Crescent's $1B Iran UAE Gas Deal May be Hijacked by Rivals
DUBAI May 14, 2007 (Dow Jones Newswires)
A crucial deal involving Crescent Petroleum and Dana Gas to import gas via a $1 billion project into the U.A.E. from Iran could be hijacked by rival companies in the emirates, a company official said Monday.
Emirates National Oil Co. and RAK Petroleum may seek rival deals with Iran for up to 1 billion cubic feet a day of gas if Dana and Crescent fail to agree terms with Tehran after a year of delays, Hussein Sultan, Enoc's Chief Executive and deputy chairman of RAK Petroleum told Dow Jones.
"Everybody would like to get the Iranian gas," Sultan told Dow Jones on the sidelines of a conference in Dubai on Monday. "Personally, if I had the clearance, I would go for it."
Sharjah-based Crescent, which is controlled by the Jafar family, has been locked in a dispute with Iran over the supply of gas to its partner Dana, which was due to begin last year. Dana Gas would then supply the gas to customers in the northern emirates.
Crescent, which owns 21% of Dana, signed a contract with the state-owned National Iranian Oil Co. to begin gas supplies to the U.A.E. starting second-quarter last year via a $1 billion pipeline project. Iran has since blocked the venture as it seeks a higher price than was orginally agreed for the gas.
Iran's oil minister, Kazem Vaziri Hamaneh, issued an ultimatum to Crescent and Dana over the weekend, demanding a higher price to supply the gas. Hamaneh said Iran would consider "an alternative" to the Crescent deal, according to a report in an Iranian newspaper.
Rashid Al Jarwan, General Manager, of Dana Gas declined to comment when called on Monday by Dow Jones. Officials from Crescent were unavailable for comment when called.
Dana's shares, which trade on the Abu Dhabi Stock Exchange, closed down 0.7% at 1.4 UAE dirhams on the news that rival energy companies could hijack their deal.
"If Iran gave the gas to someone else shares would fall," Abid Riaz, an analyst at EFG Hermes, which rates Dana's shares 'neutral', told Dow Jones. "If they didn't finalize the contract Dana Gas would have to seek alternatives because it has signed agreements."
Shortages of gas in the United Arab Emirates, the second-largest Arab economy in the Middle East after Saudi Arabia, could crimp economic growth as consumers may have to pay more for utilities such as power and desalinated water.

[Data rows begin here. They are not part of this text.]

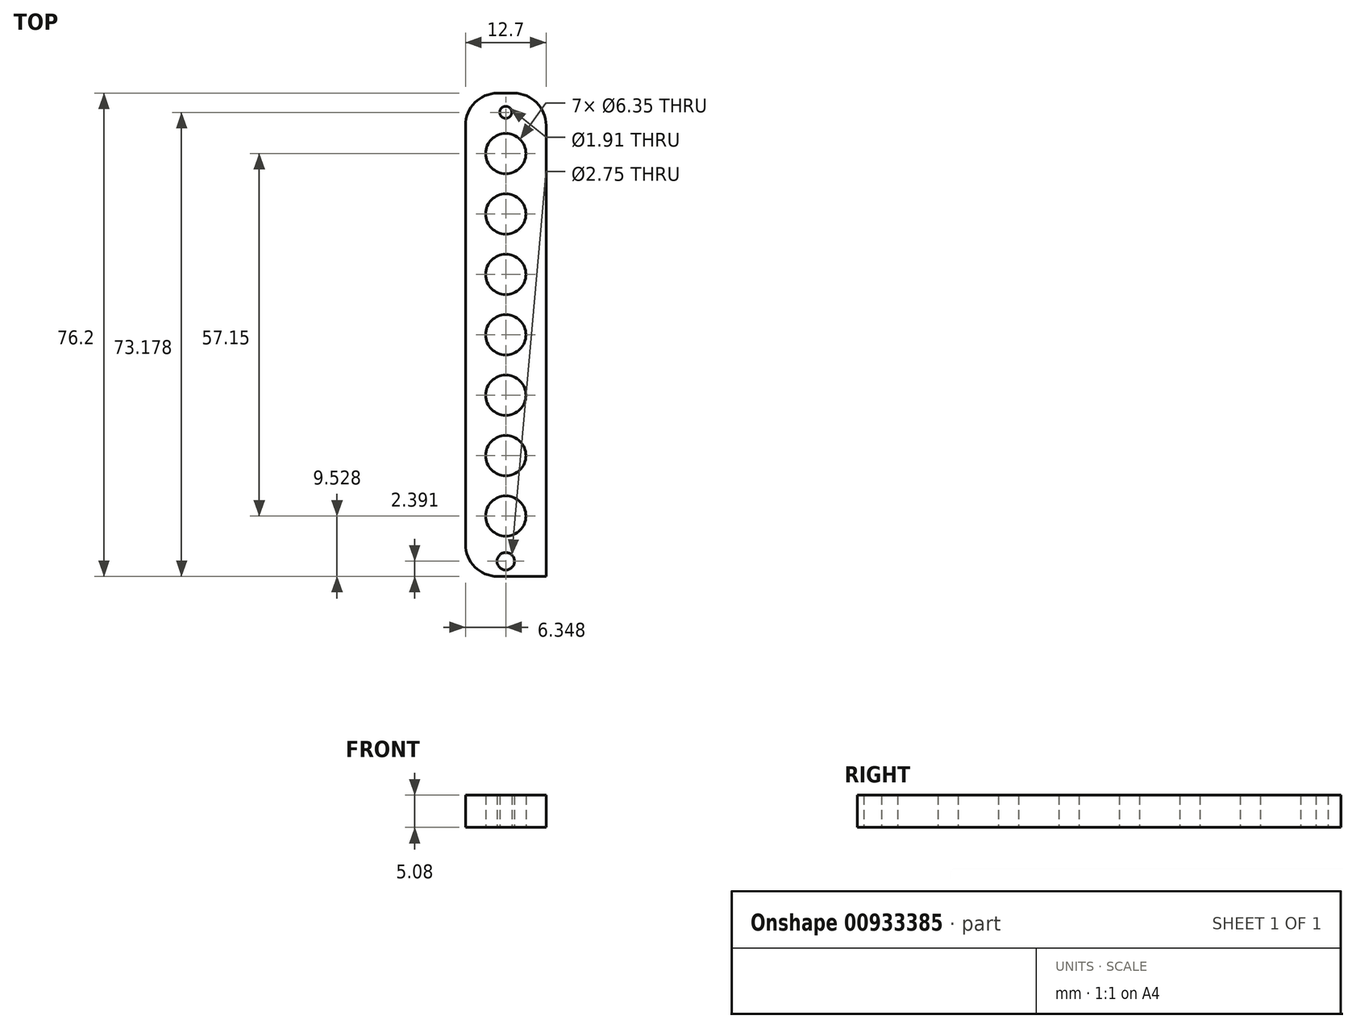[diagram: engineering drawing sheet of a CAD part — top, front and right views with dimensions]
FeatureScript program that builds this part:
annotation { "Feature Type Name" : "Feature", "Feature Type Description" : "" }
export const myFeature = defineFeature(function(context is Context, id is Id, definition is map)
    precondition{}
    {
        {
            var Q0;
            Q0=qCreatedBy(makeId("Top.planeOp"),FACE);
            var sketch = newSketch(context, id + "F0", { "sketchPlane" : qUnion([Q0])});
            skLineSegment(sketch, "E0.bottom", {"start": v(18.93, 30.23) * mm, "end": v(31.63, 30.23) * mm});
            skLineSegment(sketch, "E0.top", {"start": v(18.93, -45.97) * mm, "end": v(31.63, -45.97) * mm});
            skLineSegment(sketch, "E0.left", {"start": v(18.93, 30.23) * mm, "end": v(18.93, -45.97) * mm});
            skLineSegment(sketch, "E0.right", {"start": v(31.63, 30.23) * mm, "end": v(31.63, -45.97) * mm});
            skCircle(sketch, "E1", {"center": v(25.28, -7.87) * mm, "radius": 3.18 * mm});
            skCircle(sketch, "E2", {"center": v(25.28, 11.18) * mm, "radius": 3.18 * mm});
            skCircle(sketch, "E3", {"center": v(25.28, -26.92) * mm, "radius": 3.18 * mm});
            skLineSegment(sketch, "E4", {"start": v(25.28, 11.18) * mm, "end": v(25.28, 30.23) * mm});
            skCircle(sketch, "E5", {"center": v(25.28, 20.7) * mm, "radius": 3.18 * mm});
            skLineSegment(sketch, "E6", {"start": v(25.28, 11.18) * mm, "end": v(25.28, -7.87) * mm});
            skCircle(sketch, "E7", {"center": v(25.28, 1.66) * mm, "radius": 3.18 * mm});
            skLineSegment(sketch, "E8", {"start": v(25.28, -7.87) * mm, "end": v(25.28, -26.92) * mm});
            skCircle(sketch, "E9", {"center": v(25.28, -17.4) * mm, "radius": 3.18 * mm});
            skLineSegment(sketch, "E10", {"start": v(25.28, -26.92) * mm, "end": v(25.28, -45.97) * mm});
            skCircle(sketch, "E11", {"center": v(25.28, -36.44) * mm, "radius": 3.18 * mm});
            skCircle(sketch, "E12", {"center": v(25.28, 27.2) * mm, "radius": 0.95 * mm});
            skLineSegment(sketch, "E13", {"start": v(25.28, 30.23) * mm, "end": v(18.93, 30.23) * mm});
            skCircle(sketch, "E14", {"center": v(25.28, -43.58) * mm, "radius": 1.37 * mm});
            skSolve(sketch);
        }
        {
            var Q0;
            Q0 = qSketchRegion(id + "F0", true);
            extrude(context, id + "F1", {"entities" : qUnion([Q0]), "depth" : 5.08 * mm, "offsetDistance" : 25.4 * mm});
        }
        {
            var Q0;
            Q0=makeQuery(id+"F1.opExtrude","SWEPT_EDGE",EDGE,{"disambiguationData":[OSD([sQuery(id+"F0.wireOp",EDGE,"E0.bottom"),sQuery(id+"F0.wireOp",EDGE,"E0.right")])]});
            var Q1;
            Q1=makeQuery(id+"F1.opExtrude","SWEPT_EDGE",EDGE,{"disambiguationData":[OSD([sQuery(id+"F0.wireOp",EDGE,"E0.left"),sQuery(id+"F0.wireOp",EDGE,"E13")])]});
            fillet(context, id + "F2", {"entities" : qUnion([Q0, Q1]), "radius" : 5.08 * mm, "tangentPropagation" : true, "allowEdgeOverflow" : false});
        }
    });
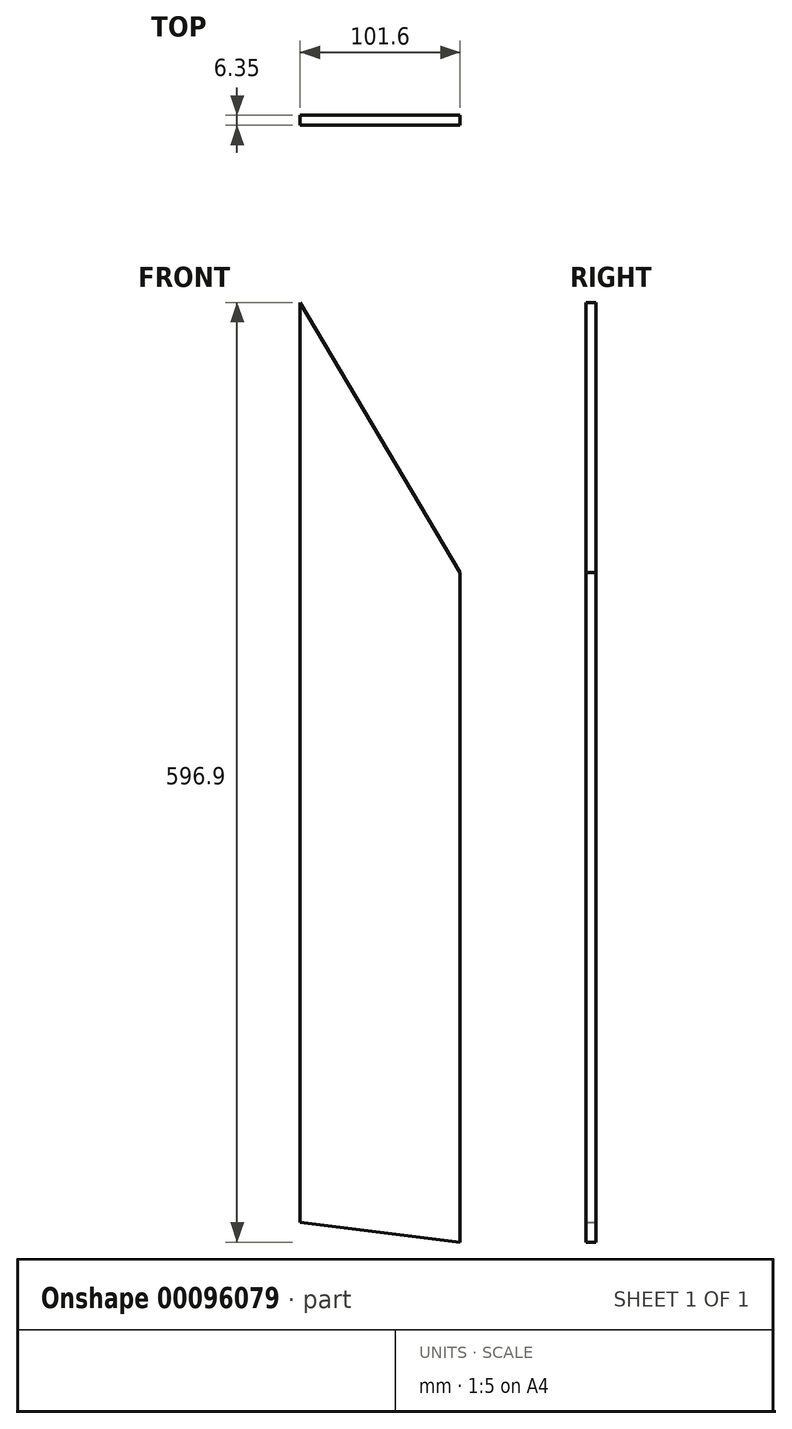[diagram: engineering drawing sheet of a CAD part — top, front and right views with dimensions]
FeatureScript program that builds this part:
annotation { "Feature Type Name" : "Feature", "Feature Type Description" : "" }
export const myFeature = defineFeature(function(context is Context, id is Id, definition is map)
    precondition{}
    {
        {
            var Q0;
            Q0=qCreatedBy(makeId("Front.planeOp"),FACE);
            var sketch = newSketch(context, id + "F0", { "sketchPlane" : qUnion([Q0])});
            skLineSegment(sketch, "E0", {"start": v(0, 371.58) * mm, "end": v(101.6, 200.13) * mm});
            skLineSegment(sketch, "E1", {"start": v(101.6, 200.13) * mm, "end": v(101.6, -225.32) * mm});
            skLineSegment(sketch, "E2", {"start": v(101.6, -225.32) * mm, "end": v(0, -212.62) * mm});
            skLineSegment(sketch, "E3", {"start": v(0, -212.62) * mm, "end": v(0, 371.58) * mm});
            skLineSegment(sketch, "E4", {"start": v(0, 53.17) * mm, "end": v(101.6, 53.17) * mm, "construction": true});
            skLineSegment(sketch, "E5", {"start": v(101.6, 371.58) * mm, "end": v(101.6, 200.13) * mm, "construction": true});
            skLineSegment(sketch, "E6", {"start": v(0, 371.58) * mm, "end": v(101.6, 371.58) * mm, "construction": true});
            skLineSegment(sketch, "E7", {"start": v(0, -212.62) * mm, "end": v(0, -225.32) * mm, "construction": true});
            skLineSegment(sketch, "E8", {"start": v(0, -225.32) * mm, "end": v(101.6, -225.32) * mm, "construction": true});
            skSolve(sketch);
        }
        {
            var Q0;
            Q0=makeQuery(id+"F0.imprint","IMPRINT",FACE,{"disambiguationData":[TD([[makeQuery(id+"F0.imprint","IMPRINT",EDGE,{"derivedFrom":sQuery(id+"F0.wireOp",EDGE,"E0")}),-1.0]])]});
            extrude(context, id + "F1", {"entities" : qUnion([Q0]), "depth" : 6.35 * mm});
        }
    });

"Dubai is the biggest net importer and user of gas. Already our demand is close to 1 billion cubic feet a day," Sultan said. "We haven't even thought about how we will supply industrial users," Sultan said. "Who knows how high it will be in 2015."
The second-largest sheikdom in the U.A.E. after Abu Dhabi, with an official population of about 1.4 million people, Dubai consumes almost the same amount of natural gas as New York. The U.S. state and its surrounding areas burned an average of 1.1 billion cubic feet a day of gas in 2005, according to the U.S. Energy Information Administration Web site.
Dolphin Energy, a joint-venture between Abu Dhabi's government, Occidental Petroleum Corp. (OXY) and Total SA (TOT), is the other source of gas from outside the emirates that can meet expected shortfalls in supply.
The pipeline is expected to begin pumping as much as 2 billion cubic feet a day of gas from Qatar's North Field reservoir, the world's single-largest gas deposit, to the emirates and Oman this year.
The Qatari gas will still fall short of meeting demand that's growing at 11% a year, one of the world's highest rates.